Writings / 2000

Richard Dunn: Work from Chemnitz, Sachsen2000

During June/July 2000 Richard Dunn was artist in residence at the Kunstsammlungen Chemnitz, Saxony, Germany. A large studio in the museum was provided as was unfettered access to the museum’s collection. Dunn focused on those elements of the substantial and varied collection that had a particular reference to Chemnitz’s history in modernist art, architecture and textiles.

In reflecting on these objects as social documents, there emerged a compelling link between machine manufacture, especially for the textiles industry, innovation and modernism, particularly exemplified in the industrial architecture that flourished before 1933 and the textiles products, exemplified by turn-of-the-century intricately patterned machine-knitted stockings.

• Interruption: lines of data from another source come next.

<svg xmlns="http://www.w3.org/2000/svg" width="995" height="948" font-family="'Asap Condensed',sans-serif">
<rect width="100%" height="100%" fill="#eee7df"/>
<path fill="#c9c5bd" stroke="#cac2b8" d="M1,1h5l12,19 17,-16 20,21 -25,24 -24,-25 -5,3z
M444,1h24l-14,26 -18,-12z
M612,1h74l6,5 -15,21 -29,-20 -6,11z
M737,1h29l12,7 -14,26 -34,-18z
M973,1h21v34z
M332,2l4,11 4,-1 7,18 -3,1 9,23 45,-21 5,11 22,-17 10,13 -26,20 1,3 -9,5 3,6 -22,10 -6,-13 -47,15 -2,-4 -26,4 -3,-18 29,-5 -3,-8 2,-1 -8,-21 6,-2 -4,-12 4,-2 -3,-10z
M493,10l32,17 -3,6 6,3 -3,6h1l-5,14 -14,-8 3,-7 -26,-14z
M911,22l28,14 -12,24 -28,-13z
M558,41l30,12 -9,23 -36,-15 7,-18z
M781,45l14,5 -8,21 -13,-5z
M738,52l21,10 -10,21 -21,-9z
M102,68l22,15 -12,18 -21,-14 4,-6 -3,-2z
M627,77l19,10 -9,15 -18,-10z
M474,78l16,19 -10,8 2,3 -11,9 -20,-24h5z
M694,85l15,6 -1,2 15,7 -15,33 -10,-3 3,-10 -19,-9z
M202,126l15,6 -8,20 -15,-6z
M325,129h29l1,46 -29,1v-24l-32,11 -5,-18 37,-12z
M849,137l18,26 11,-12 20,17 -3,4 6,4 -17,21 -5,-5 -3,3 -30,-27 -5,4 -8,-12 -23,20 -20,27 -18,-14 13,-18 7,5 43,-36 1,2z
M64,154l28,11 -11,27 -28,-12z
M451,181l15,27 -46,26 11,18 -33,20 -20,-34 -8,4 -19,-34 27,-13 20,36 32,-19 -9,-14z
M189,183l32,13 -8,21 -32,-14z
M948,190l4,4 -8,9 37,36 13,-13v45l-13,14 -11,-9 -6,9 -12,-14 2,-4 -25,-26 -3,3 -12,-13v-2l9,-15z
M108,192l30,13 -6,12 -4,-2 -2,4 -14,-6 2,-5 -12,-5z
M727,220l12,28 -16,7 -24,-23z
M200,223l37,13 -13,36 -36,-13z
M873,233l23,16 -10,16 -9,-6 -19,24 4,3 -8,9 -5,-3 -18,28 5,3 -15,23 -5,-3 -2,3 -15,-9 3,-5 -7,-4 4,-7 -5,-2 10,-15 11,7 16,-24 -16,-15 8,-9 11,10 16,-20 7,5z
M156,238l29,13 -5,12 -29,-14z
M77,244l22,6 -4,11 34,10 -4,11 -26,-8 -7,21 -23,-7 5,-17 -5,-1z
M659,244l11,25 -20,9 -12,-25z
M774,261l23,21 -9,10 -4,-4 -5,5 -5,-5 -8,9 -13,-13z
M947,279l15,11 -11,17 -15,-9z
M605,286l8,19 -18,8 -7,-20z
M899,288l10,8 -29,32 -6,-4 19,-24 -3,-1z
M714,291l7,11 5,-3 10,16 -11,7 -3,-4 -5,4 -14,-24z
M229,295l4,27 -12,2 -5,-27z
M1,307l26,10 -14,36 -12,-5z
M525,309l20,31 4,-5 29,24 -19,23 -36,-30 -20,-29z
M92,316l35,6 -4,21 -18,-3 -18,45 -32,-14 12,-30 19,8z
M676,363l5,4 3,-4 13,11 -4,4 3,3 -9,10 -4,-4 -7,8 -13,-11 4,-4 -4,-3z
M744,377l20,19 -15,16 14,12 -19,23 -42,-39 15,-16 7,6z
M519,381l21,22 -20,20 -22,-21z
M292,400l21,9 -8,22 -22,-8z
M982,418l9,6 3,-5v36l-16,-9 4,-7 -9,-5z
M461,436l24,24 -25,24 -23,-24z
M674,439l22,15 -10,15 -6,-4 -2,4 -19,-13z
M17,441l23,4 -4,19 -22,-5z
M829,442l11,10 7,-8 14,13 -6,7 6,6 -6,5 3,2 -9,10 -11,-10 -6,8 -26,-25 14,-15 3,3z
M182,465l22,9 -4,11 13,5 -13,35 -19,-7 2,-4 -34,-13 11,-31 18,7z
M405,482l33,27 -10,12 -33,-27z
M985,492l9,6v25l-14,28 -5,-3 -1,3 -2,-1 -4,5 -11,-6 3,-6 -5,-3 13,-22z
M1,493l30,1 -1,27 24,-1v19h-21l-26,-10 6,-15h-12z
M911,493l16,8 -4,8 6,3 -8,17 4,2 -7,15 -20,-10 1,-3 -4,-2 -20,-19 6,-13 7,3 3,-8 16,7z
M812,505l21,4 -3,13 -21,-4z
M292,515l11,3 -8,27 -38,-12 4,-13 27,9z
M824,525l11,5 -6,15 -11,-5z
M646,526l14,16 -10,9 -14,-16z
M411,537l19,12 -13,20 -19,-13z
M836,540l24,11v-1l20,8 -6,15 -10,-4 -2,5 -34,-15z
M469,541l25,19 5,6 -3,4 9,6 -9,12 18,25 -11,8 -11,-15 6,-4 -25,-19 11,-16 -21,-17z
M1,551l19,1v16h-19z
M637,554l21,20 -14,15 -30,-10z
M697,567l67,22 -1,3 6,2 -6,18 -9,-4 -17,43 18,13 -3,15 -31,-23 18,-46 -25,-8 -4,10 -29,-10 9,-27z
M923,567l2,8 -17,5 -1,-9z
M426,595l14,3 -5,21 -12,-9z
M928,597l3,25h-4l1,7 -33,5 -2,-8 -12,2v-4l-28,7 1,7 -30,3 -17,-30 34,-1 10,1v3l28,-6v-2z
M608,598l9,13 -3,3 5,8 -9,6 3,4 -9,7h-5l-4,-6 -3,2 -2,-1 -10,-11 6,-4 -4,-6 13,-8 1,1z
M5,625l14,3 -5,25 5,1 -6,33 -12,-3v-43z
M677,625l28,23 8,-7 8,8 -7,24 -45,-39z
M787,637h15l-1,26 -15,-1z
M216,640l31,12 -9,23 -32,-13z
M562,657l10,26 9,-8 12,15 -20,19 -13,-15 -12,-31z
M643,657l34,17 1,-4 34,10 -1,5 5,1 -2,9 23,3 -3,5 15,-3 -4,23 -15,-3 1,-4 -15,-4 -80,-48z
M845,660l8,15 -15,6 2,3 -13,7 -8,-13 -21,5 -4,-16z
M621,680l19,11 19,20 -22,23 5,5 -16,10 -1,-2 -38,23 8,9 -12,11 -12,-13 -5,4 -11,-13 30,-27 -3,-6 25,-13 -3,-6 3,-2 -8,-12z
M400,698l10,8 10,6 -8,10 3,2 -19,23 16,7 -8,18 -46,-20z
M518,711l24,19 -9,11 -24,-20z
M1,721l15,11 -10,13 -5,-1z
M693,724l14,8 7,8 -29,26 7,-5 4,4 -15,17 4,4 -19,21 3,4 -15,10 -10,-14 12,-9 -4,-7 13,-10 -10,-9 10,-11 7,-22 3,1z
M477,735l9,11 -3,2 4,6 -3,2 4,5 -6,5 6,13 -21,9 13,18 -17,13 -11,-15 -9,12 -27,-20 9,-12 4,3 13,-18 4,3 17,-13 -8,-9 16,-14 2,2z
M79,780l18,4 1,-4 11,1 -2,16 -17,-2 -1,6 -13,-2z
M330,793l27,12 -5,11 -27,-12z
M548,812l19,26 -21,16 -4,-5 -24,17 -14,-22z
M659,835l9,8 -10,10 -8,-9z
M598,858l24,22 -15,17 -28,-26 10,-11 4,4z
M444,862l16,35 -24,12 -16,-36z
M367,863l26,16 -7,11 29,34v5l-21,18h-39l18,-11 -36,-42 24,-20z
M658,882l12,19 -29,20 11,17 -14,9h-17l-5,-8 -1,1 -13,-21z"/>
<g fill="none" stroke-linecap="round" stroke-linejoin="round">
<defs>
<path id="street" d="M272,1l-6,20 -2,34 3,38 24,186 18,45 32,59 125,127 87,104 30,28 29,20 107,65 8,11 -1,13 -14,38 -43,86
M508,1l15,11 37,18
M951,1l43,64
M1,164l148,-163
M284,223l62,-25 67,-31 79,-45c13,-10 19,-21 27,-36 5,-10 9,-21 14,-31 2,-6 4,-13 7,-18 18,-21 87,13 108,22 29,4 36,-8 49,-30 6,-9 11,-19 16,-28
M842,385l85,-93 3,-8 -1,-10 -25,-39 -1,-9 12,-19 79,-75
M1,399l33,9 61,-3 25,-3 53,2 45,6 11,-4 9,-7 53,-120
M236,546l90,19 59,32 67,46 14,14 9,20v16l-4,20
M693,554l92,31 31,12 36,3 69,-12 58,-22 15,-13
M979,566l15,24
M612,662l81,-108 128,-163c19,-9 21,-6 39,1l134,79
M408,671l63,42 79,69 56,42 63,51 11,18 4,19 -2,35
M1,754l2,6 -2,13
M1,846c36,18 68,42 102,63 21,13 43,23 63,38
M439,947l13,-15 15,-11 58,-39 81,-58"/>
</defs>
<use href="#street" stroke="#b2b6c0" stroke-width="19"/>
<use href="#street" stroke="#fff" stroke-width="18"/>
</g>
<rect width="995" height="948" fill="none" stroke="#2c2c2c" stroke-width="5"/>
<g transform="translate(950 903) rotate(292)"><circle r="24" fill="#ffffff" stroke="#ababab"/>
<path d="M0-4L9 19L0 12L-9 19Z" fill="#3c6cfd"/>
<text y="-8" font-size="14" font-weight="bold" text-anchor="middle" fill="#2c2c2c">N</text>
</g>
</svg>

In the nineteenth century, Chemnitz, the ‘Saxony Manchester’, was a world centre for textiles and the manufacture of machinery for the textiles industry in Europe, including for Manchester in England and Lødz in Poland.

Architects such as Erich Mendelsohn, Hans Poelzig, artists like Edvard Munch, Schmidt-Rottluff, Erich Heckel, Ludwig Beckmann and designer Henry van de Velde (who designed a villa for the textile manufacturer Herbert Esche), received the patronage of the industrialists in Chemnitz in an environment supportive of the new.

With the destruction of the inner city by war-time bombing and the reconfiguration of the city and its architecture during the nineteen-sixties under socialism in the newly re-named city of Karl-Marx-Stadt, there is a fracture between the past, present and future that is now being bridged as Chemnitz remakes itself in the unified Germany.

The work comprised abstract paintings and the photographic works that were their reference. These photographs combined images of buildings in Chemnitz designed in the 1920’s and the 1960’s. That is, pre-national socialist / modernist architecture at the end of the city’s successful industrial/textile producing and culturally rich history and later, after socialist reconstruction following Chemnitz’s renaming as Karl-Marx-Stadt.